READING PASSAGE =>
- - -
Students are asked to write sentences on multiple activity pages (the Holidays table, Celebrating Christmas, and My Favorite Holiday). The My Favorite Holiday page explicitly reminds students that each sentence should have a subject (noun) and predicate (verb) and reviews capitalization and end punctuation. Activities prompt students to write sentences describing the importance of holidays and unique cultural practices.
Students are prompted to write multiple sentences on the "Writing About My Beliefs" page using sentence stems (e.g., "My family believes ___" and "Because we believe these things, we ___"). Students are asked to compose written products generally (listed under Skills) and to write questions for a friend from a different religion in the Life Application. Students also answer short-response questions for the Religion Graph which may require sentence answers.
Students are asked (Option 2) to make up their own paragraph, writing their own complete sentences and to identify the noun(s) and verbs in the subject and predicate of each sentence. Option 1 provides sentence frames (e.g., "One tradition we have is... We do this...") that require students to produce complete sentences. In Activity 4 students write the names of rooms and descriptions of the purpose of each room, which requires composing written sentences.
- - -
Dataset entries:
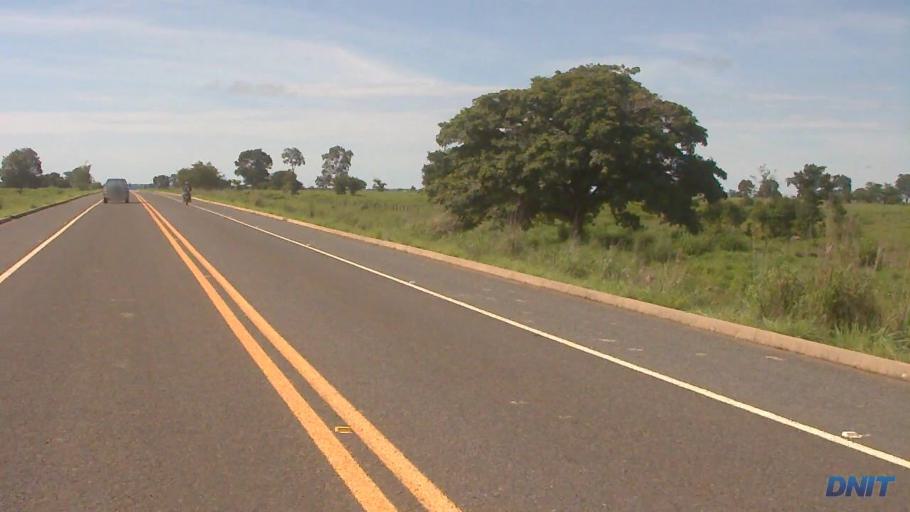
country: BR
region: Goias
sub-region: Sao Miguel Do Araguaia
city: Sao Miguel do Araguaia
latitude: -13.4592
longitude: -50.1182
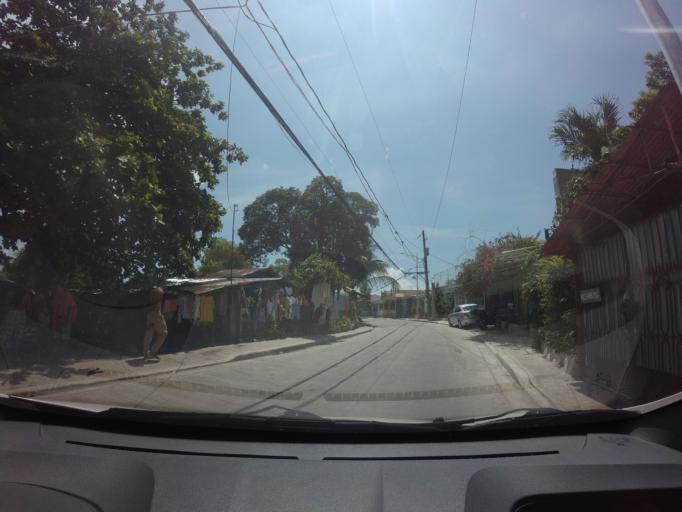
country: PH
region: Calabarzon
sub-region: Province of Rizal
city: Las Pinas
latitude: 14.4228
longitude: 120.9894
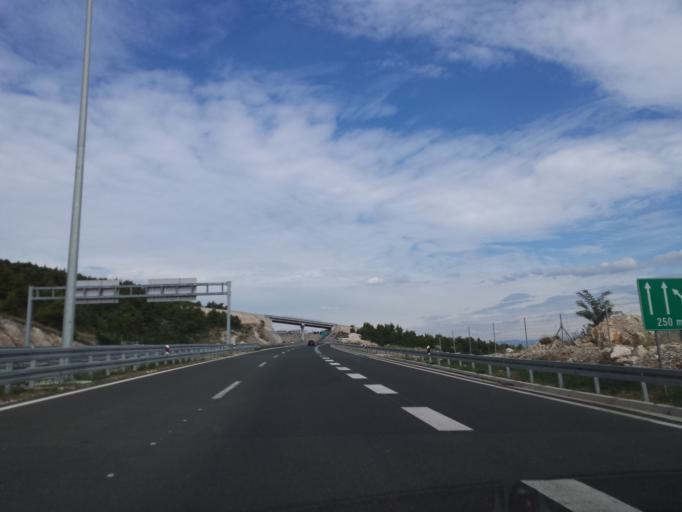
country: BA
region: Federation of Bosnia and Herzegovina
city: Ljubuski
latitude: 43.1534
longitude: 17.4808
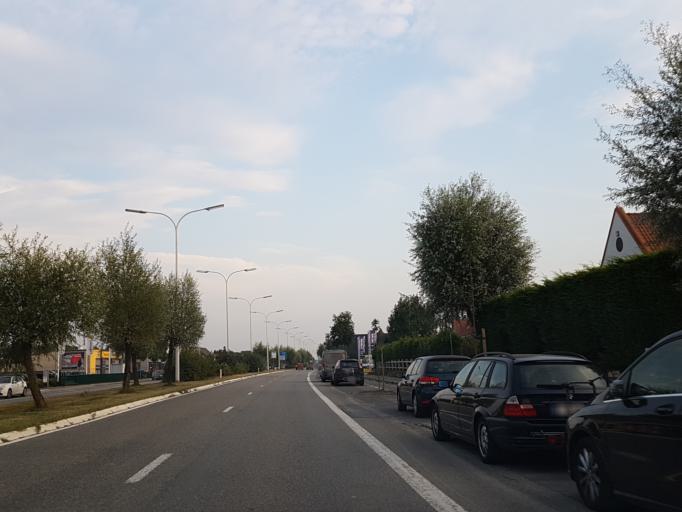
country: BE
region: Flanders
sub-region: Provincie West-Vlaanderen
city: Knokke-Heist
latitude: 51.3287
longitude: 3.2945
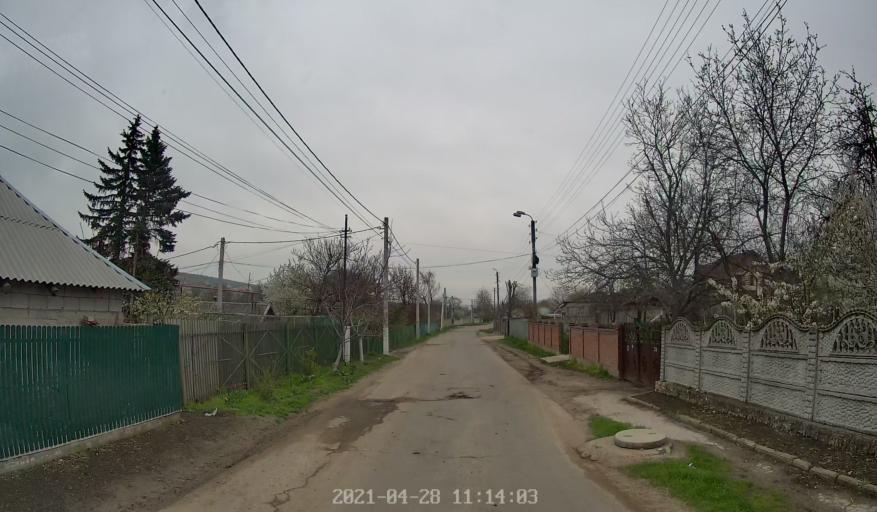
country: MD
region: Chisinau
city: Singera
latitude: 46.9819
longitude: 28.9371
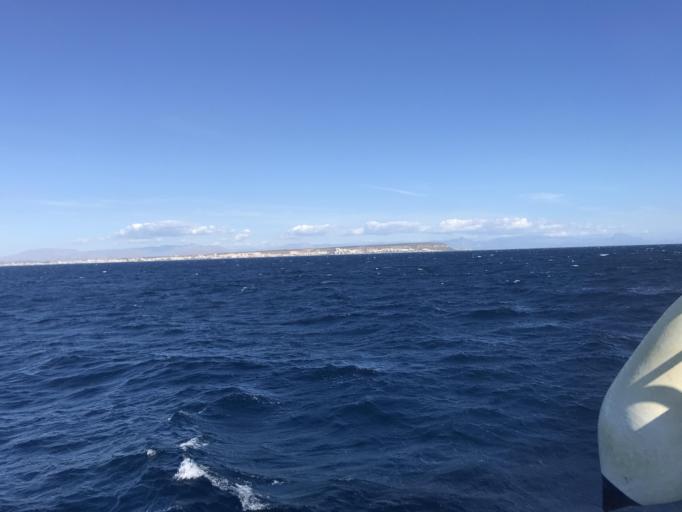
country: ES
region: Valencia
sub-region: Provincia de Alicante
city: Santa Pola
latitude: 38.1308
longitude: -0.5361
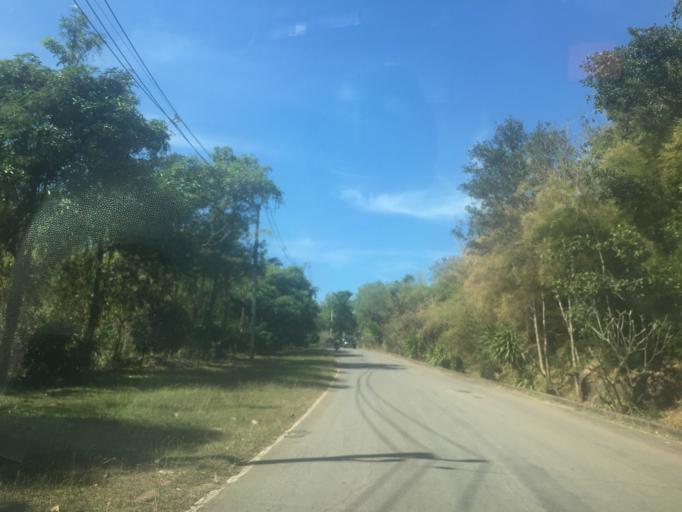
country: TH
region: Changwat Nong Bua Lamphu
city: Nong Bua Lamphu
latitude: 17.2440
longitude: 102.5188
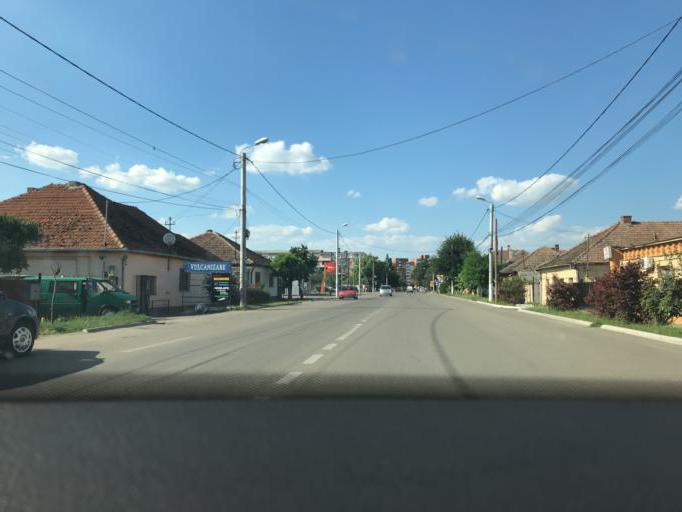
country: RO
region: Bihor
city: Margita
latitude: 47.3394
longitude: 22.3309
- - -
In the writing-activities text, rename "paragraph" to "passage" and give the part that opens with the words "Students are asked (Option" and closes with "composing written sentences.". You won't need the rows to complete the work.

EXERCISE ANSWER =>
Students are asked (Option 2) to make up their own passage, writing their own complete sentences and to identify the noun(s) and verbs in the subject and predicate of each sentence. Option 1 provides sentence frames (e.g., "One tradition we have is... We do this...") that require students to produce complete sentences. In Activity 4 students write the names of rooms and descriptions of the purpose of each room, which requires composing written sentences.